DESCRIPTION OF THE TASK » Below are records; how many of their lines contain "span"? Answer with only the number.

RECORDS SUPPLIED »
□ □ □ □
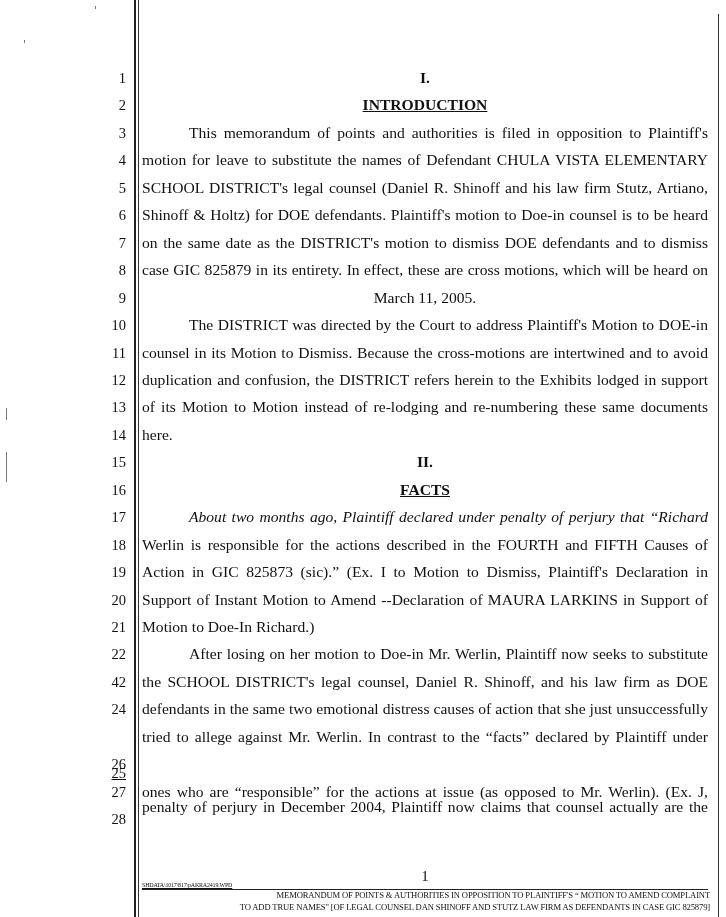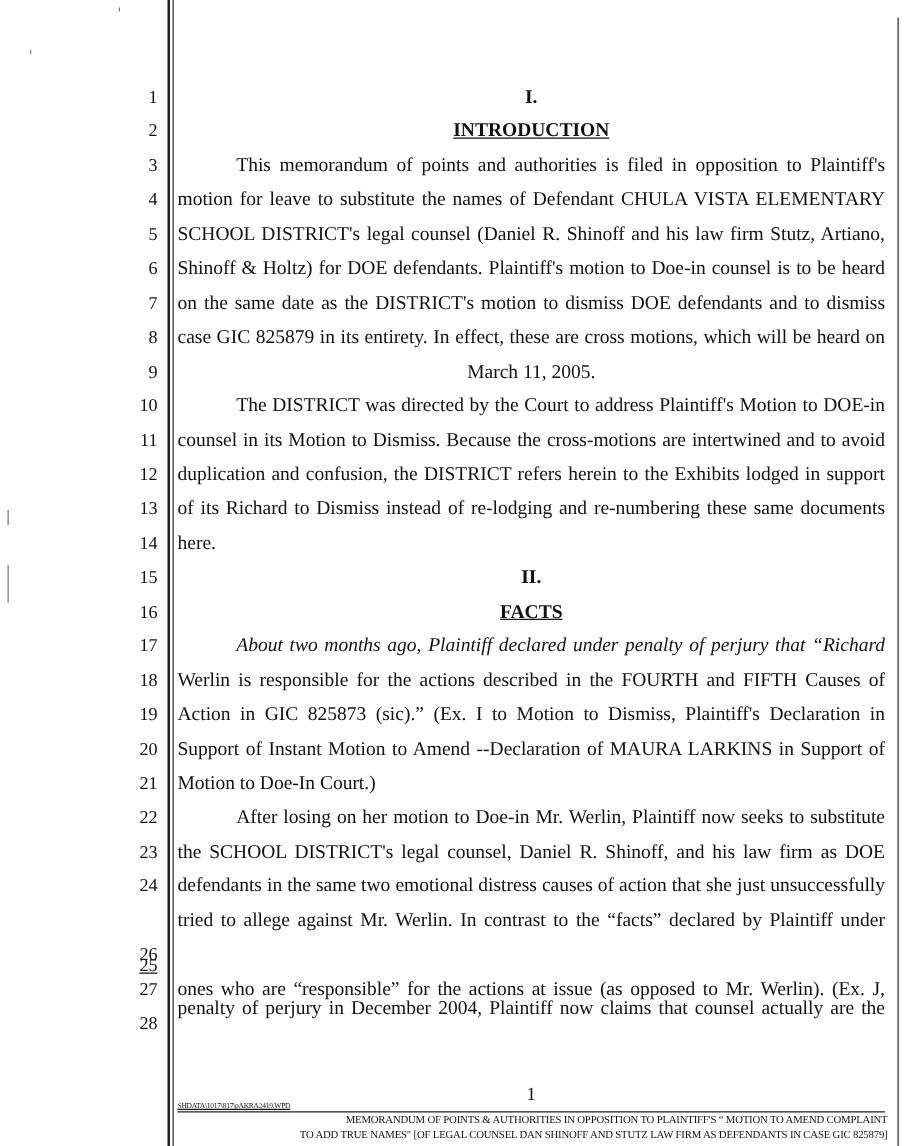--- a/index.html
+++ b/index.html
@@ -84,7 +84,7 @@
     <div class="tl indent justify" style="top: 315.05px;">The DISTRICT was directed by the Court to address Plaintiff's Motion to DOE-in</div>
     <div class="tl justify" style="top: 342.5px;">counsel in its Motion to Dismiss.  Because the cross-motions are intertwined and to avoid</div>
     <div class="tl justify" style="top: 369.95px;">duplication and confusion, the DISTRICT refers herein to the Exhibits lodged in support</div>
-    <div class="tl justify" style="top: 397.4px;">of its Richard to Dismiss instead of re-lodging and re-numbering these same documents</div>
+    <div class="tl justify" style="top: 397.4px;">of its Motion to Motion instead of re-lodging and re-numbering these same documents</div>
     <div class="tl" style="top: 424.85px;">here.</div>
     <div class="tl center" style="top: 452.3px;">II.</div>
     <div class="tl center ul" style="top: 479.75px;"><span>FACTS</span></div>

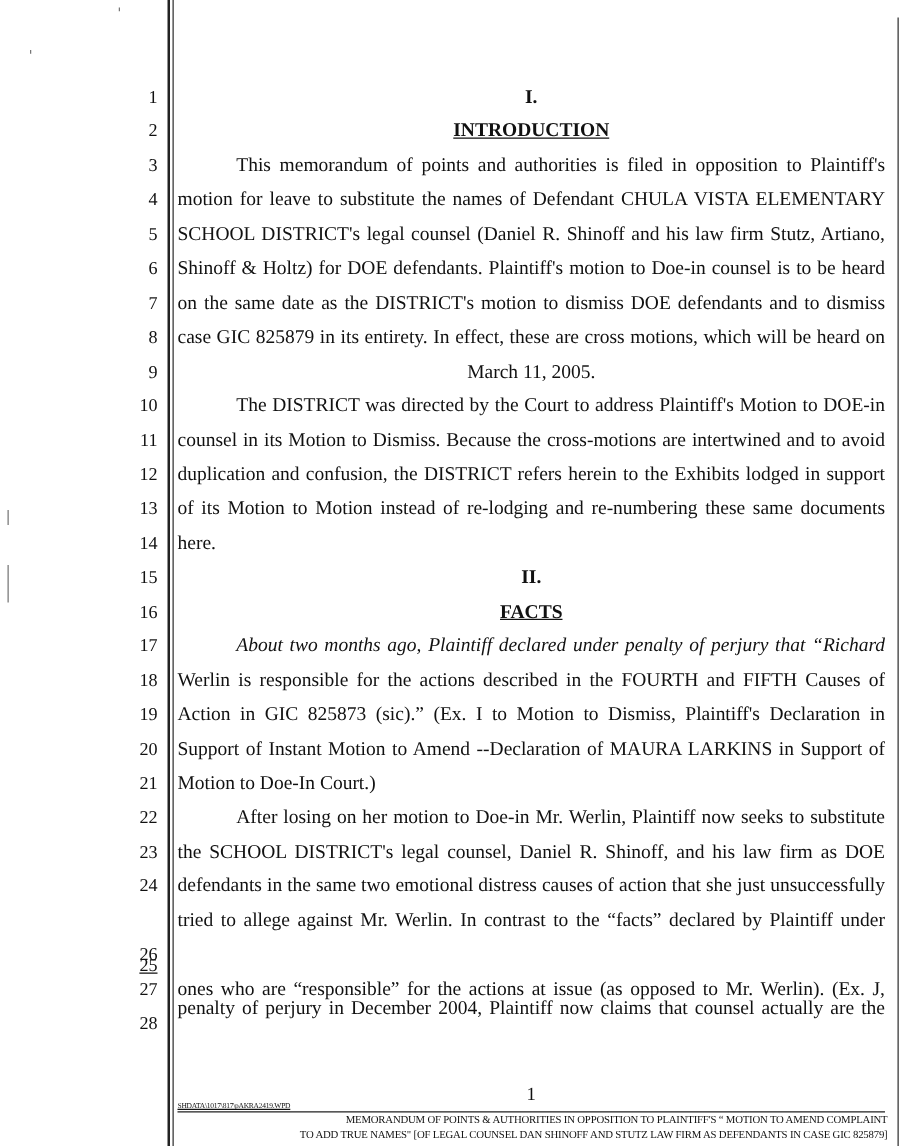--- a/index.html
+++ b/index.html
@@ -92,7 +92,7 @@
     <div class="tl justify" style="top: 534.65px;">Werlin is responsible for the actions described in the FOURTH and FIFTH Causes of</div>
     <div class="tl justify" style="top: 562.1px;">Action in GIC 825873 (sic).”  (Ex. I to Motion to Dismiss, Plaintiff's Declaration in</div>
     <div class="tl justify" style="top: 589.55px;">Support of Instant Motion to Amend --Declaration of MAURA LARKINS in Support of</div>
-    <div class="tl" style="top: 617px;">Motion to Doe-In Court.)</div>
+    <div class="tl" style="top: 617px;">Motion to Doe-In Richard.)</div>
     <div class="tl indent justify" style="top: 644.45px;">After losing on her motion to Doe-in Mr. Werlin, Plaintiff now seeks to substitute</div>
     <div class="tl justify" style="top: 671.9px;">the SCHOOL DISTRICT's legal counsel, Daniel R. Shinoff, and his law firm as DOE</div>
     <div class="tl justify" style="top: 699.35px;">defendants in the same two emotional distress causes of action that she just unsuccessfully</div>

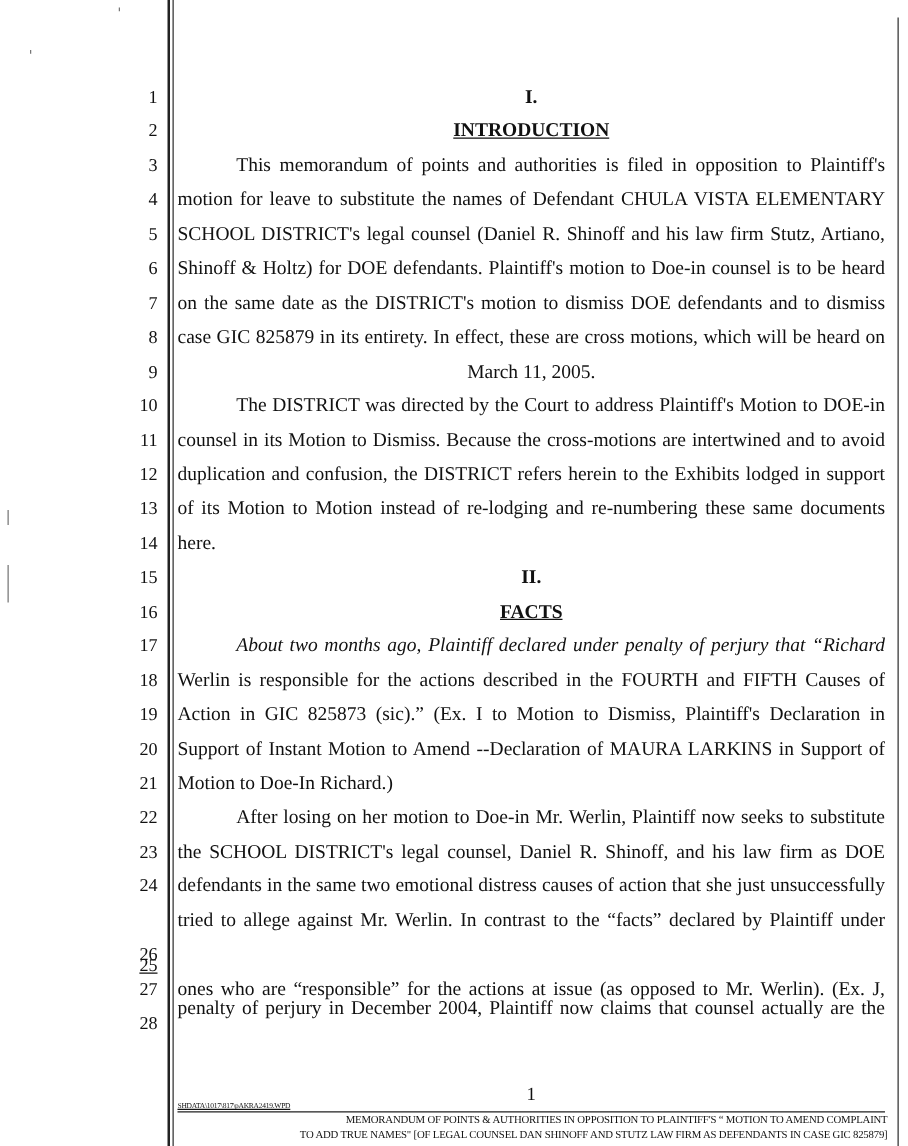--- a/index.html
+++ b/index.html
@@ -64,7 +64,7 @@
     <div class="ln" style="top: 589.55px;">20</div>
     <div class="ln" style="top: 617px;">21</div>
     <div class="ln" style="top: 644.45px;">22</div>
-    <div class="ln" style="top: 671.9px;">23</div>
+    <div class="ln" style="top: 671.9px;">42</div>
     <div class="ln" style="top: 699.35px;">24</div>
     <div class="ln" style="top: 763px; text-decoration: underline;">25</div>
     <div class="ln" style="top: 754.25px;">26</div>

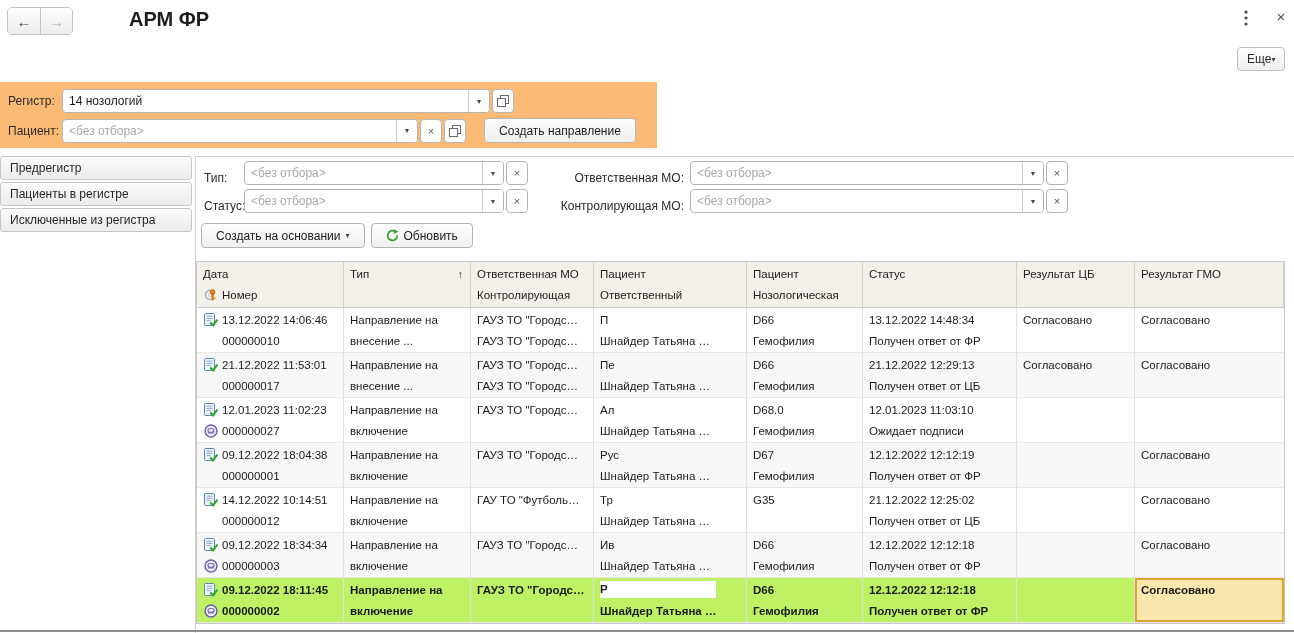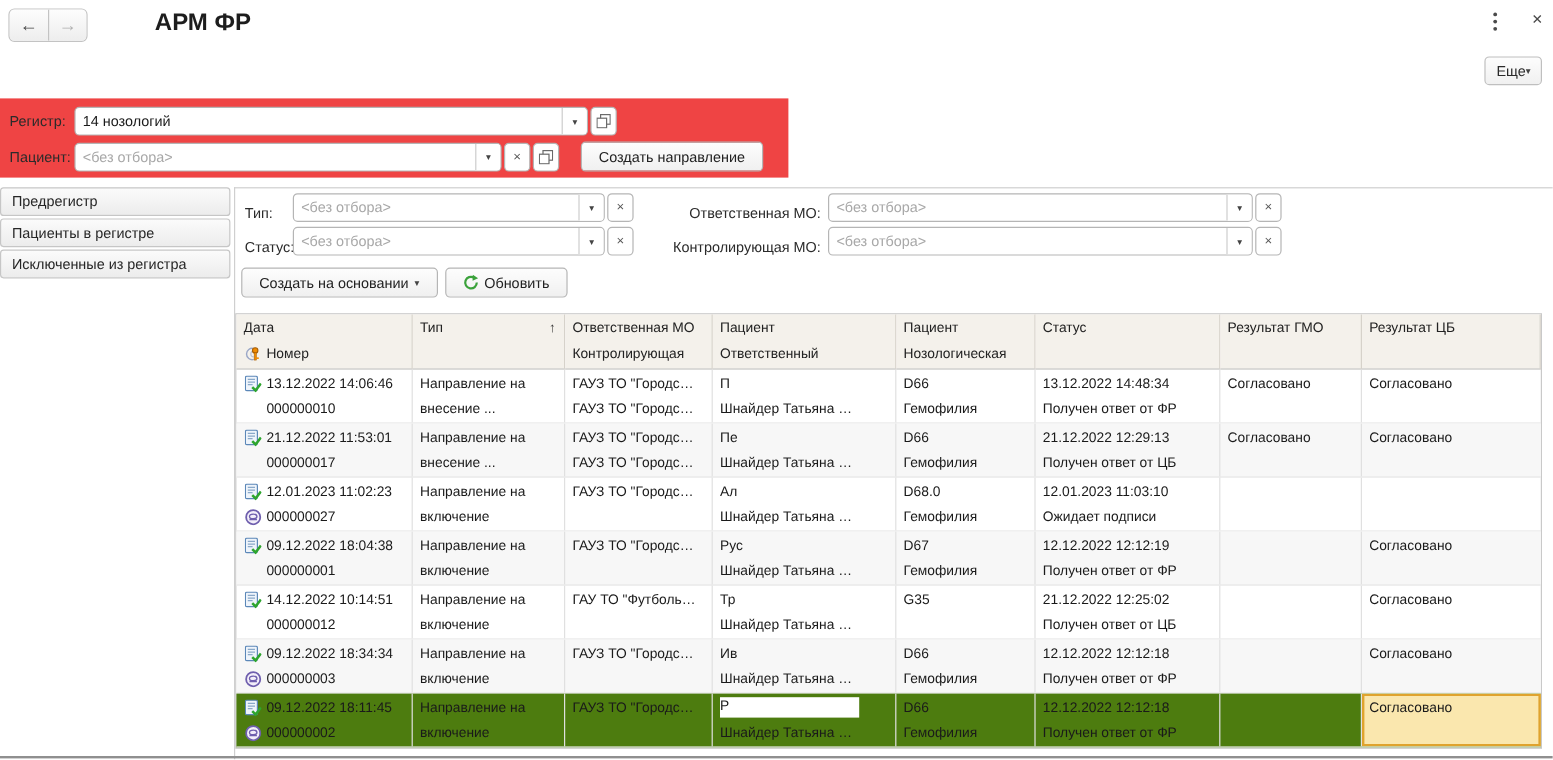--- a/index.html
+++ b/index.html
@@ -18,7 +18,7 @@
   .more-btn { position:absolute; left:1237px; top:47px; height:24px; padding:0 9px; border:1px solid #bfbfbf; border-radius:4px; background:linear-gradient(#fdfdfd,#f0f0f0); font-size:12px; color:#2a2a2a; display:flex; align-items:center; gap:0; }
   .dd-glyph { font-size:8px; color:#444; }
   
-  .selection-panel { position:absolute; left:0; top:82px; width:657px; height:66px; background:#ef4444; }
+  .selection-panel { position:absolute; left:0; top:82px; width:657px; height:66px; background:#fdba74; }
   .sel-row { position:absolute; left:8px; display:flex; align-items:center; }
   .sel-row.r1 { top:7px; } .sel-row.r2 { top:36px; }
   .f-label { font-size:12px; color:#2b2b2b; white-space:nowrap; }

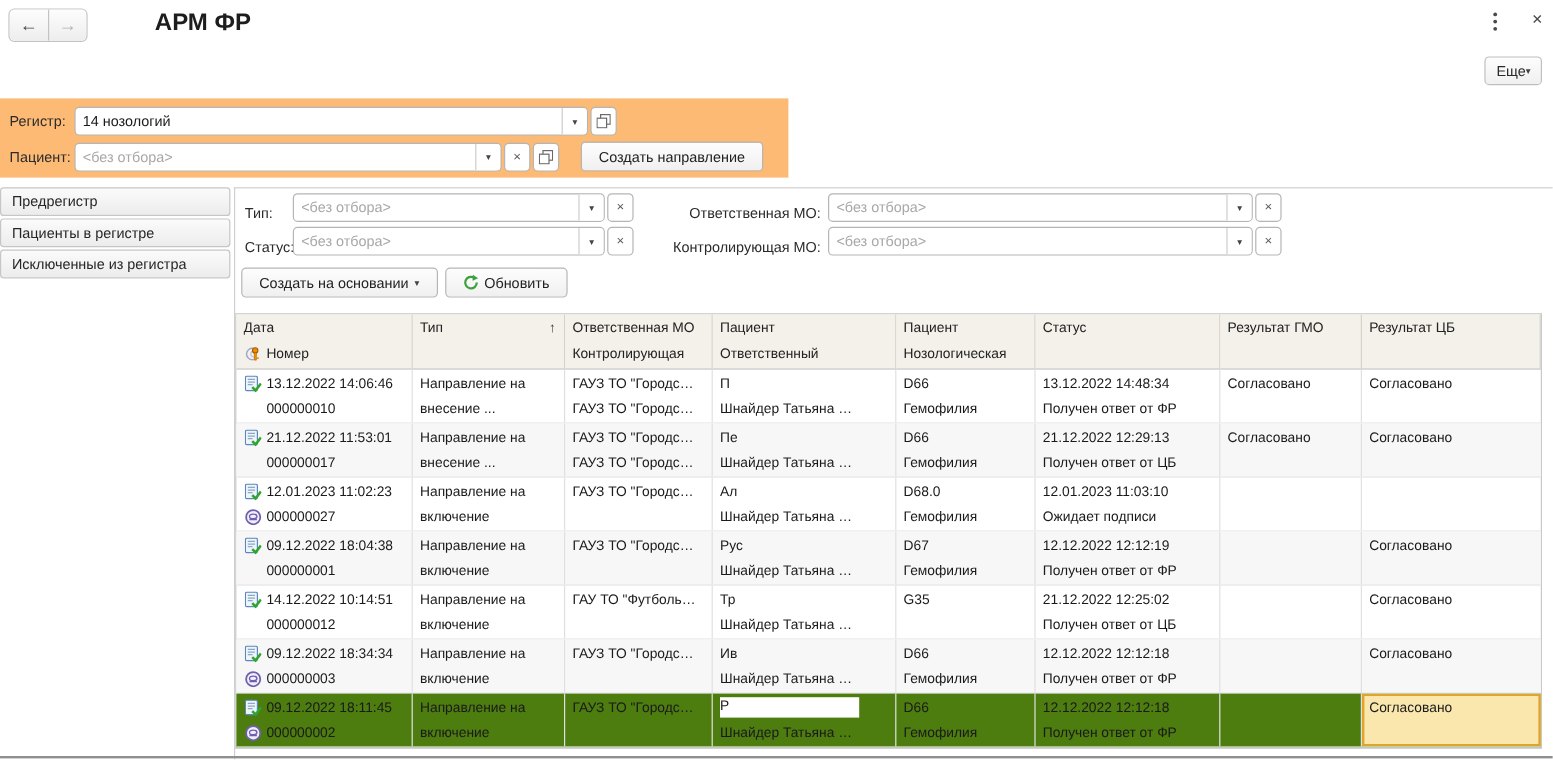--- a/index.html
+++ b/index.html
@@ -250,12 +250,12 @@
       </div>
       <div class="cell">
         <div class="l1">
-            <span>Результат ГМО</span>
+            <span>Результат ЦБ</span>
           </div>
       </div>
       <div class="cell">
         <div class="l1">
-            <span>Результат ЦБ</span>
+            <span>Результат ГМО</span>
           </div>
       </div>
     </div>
□ □ □ □
TASK RESULT » 5